- Other names: Spondylo-humero-femoral dysplasia
- Autosomal dominant pattern is the inheritance manner of this condition
- Specialty: Medical genetics

= Atelosteogenesis type I =

Atelosteogenesis type I is a rare autosomal dominant condition. This condition is evident at birth and is associated with a very poor prognosis for the baby. It may be diagnosed antenatally.

==Signs and symptoms==
Clinical features include

- Abnormal facies
  - Prominent forehead
  - Hypertelorism
  - Depressed nasal bridge with a grooved tip
  - Micrognathia
  - Cleft palate
- Severe short limbed dwarfism
- Joint dislocations (hip, knee and elbow joints)
- Club feet
- Cardiorespiratory failure

Cardiorespiratory failure is due to pulmonary hypoplasia or tracheobronchial hypoplasia.

==Causes==
This condition is caused by mutations in the filamin B (FLNB) gene.

==Diagnosis==
This condition is evident at birth and may be diagnosed antenatally with ultrasound or magnetic resonance imaging. The infants may be still born. Those that are live born do not survive long.

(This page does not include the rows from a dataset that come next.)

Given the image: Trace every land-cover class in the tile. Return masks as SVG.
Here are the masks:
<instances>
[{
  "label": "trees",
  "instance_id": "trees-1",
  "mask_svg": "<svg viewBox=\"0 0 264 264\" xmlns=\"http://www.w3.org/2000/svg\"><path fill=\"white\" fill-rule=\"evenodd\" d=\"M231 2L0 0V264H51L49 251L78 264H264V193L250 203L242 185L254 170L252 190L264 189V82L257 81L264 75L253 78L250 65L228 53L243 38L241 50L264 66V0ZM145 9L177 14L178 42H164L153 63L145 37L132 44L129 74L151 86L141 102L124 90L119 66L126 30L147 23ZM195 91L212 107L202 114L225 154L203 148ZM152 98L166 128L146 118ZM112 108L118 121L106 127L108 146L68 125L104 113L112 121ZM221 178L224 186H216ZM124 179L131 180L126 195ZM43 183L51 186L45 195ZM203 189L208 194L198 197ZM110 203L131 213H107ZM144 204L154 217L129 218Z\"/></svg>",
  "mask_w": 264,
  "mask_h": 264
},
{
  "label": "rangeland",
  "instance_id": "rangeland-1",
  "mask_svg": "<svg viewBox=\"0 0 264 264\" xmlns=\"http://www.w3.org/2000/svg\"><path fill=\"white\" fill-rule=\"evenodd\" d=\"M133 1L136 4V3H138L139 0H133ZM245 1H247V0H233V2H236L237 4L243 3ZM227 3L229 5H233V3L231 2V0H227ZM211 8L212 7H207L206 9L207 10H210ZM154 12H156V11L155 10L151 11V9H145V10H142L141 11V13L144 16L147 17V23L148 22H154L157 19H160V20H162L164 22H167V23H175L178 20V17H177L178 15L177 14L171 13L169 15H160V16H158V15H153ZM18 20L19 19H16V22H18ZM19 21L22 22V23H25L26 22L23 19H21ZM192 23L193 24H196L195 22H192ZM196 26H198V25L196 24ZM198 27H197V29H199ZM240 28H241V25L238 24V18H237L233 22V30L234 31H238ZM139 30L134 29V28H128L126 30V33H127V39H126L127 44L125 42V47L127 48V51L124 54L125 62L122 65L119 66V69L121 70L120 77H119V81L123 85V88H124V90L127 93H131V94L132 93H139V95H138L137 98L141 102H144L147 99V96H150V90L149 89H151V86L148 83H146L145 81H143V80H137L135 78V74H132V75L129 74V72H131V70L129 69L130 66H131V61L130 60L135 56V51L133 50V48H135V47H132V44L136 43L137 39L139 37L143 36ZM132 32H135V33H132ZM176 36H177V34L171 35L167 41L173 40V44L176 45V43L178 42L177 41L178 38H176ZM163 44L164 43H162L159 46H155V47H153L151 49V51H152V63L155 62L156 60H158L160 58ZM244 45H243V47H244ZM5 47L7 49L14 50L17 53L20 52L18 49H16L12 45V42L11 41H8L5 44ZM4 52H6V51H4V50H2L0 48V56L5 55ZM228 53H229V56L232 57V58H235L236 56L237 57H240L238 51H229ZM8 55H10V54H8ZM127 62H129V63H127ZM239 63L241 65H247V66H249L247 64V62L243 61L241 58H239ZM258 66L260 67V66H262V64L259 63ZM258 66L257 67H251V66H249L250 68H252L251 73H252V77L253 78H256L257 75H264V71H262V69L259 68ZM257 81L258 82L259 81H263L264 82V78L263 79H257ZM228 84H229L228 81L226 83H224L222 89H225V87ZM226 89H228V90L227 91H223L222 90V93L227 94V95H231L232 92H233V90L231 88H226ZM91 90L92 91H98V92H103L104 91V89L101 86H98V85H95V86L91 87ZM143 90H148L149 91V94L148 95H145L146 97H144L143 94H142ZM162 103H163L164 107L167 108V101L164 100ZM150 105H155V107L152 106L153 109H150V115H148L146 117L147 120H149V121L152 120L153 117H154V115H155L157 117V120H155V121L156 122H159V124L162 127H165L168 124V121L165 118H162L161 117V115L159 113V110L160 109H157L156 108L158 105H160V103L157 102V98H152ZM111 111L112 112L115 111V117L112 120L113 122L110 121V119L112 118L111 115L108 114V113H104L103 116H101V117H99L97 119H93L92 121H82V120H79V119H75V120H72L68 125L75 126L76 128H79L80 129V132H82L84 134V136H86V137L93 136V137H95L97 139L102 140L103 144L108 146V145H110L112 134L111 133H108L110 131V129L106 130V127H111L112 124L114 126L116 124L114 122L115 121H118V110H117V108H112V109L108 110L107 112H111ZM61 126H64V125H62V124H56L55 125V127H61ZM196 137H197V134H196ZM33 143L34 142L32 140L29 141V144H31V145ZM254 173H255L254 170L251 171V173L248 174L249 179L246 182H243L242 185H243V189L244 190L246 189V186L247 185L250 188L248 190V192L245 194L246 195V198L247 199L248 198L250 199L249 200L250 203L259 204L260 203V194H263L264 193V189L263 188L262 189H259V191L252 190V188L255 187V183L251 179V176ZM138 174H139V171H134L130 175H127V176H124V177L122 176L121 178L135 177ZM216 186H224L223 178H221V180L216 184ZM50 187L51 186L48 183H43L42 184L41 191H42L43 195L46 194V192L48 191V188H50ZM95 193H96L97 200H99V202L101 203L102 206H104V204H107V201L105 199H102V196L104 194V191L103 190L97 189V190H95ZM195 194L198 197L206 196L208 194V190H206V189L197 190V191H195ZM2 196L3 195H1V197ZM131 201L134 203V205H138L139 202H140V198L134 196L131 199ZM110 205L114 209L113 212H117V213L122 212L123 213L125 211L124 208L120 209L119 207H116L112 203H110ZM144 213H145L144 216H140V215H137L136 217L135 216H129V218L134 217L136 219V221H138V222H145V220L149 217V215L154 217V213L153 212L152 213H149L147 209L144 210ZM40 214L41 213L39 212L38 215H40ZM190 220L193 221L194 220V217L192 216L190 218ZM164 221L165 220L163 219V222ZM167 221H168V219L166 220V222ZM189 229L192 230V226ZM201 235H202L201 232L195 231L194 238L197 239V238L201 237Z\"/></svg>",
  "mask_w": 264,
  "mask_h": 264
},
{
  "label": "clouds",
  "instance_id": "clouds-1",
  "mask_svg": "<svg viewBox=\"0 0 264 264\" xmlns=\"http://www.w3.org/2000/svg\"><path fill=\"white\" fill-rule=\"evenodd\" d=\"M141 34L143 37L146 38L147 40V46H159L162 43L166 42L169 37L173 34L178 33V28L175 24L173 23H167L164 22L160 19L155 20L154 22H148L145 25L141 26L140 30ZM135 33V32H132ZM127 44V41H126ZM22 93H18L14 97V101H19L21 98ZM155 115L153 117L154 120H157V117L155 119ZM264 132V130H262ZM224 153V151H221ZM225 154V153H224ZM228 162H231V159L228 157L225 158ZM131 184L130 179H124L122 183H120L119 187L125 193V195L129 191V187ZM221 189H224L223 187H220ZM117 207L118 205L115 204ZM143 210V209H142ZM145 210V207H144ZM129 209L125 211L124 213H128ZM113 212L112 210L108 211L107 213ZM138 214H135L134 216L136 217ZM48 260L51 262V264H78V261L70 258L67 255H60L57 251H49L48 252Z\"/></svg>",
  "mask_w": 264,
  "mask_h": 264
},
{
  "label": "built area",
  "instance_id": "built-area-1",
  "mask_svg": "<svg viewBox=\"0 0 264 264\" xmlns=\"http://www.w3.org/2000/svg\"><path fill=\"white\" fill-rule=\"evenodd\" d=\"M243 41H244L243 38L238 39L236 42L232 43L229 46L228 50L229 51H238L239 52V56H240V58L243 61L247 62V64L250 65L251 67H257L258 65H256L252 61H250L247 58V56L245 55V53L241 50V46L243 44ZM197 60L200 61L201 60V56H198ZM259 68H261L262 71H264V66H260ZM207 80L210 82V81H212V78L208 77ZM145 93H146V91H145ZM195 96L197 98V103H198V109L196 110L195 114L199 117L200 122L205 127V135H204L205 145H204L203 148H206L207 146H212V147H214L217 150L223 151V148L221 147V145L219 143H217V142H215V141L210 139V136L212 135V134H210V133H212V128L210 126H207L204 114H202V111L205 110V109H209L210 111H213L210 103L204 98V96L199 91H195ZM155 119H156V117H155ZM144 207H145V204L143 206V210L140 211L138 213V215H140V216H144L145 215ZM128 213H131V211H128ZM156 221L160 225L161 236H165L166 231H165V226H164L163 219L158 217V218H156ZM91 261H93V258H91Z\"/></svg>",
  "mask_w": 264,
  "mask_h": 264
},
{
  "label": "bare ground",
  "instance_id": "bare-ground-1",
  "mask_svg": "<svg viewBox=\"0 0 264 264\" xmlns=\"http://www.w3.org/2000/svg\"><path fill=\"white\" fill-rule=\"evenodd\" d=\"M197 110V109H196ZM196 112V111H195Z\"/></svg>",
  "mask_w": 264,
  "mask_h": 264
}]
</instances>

Radiological findings include

- Severe platyspondyly
- Distally tapered, shortened, incomplete or absent humeri and femurs
- Shortened or bowed radii, ulnas and tibias
- Hypoplastic pelvis and fibulas
- Deficient ossification of the metacarpals, middle and proximal phalanges

===Differential diagnosis===
This includes

- Achondroplasia
- Achondrogenesis
- Atelosteogenesis III
- Boomerang dysplasia
- Campomelic dysplasia
- Ellis–Van Creveld syndrome
- Hypophosphatasia
- Melnick Needles syndrome
- Metatropic dysplasia
- Osteogenesis imperfecta
- Roberts syndrome
- Short-rib polydactyly syndrome
- Thanatophoric dysplasia

==History==
This condition was first described by Maroteaux et al. in 1982.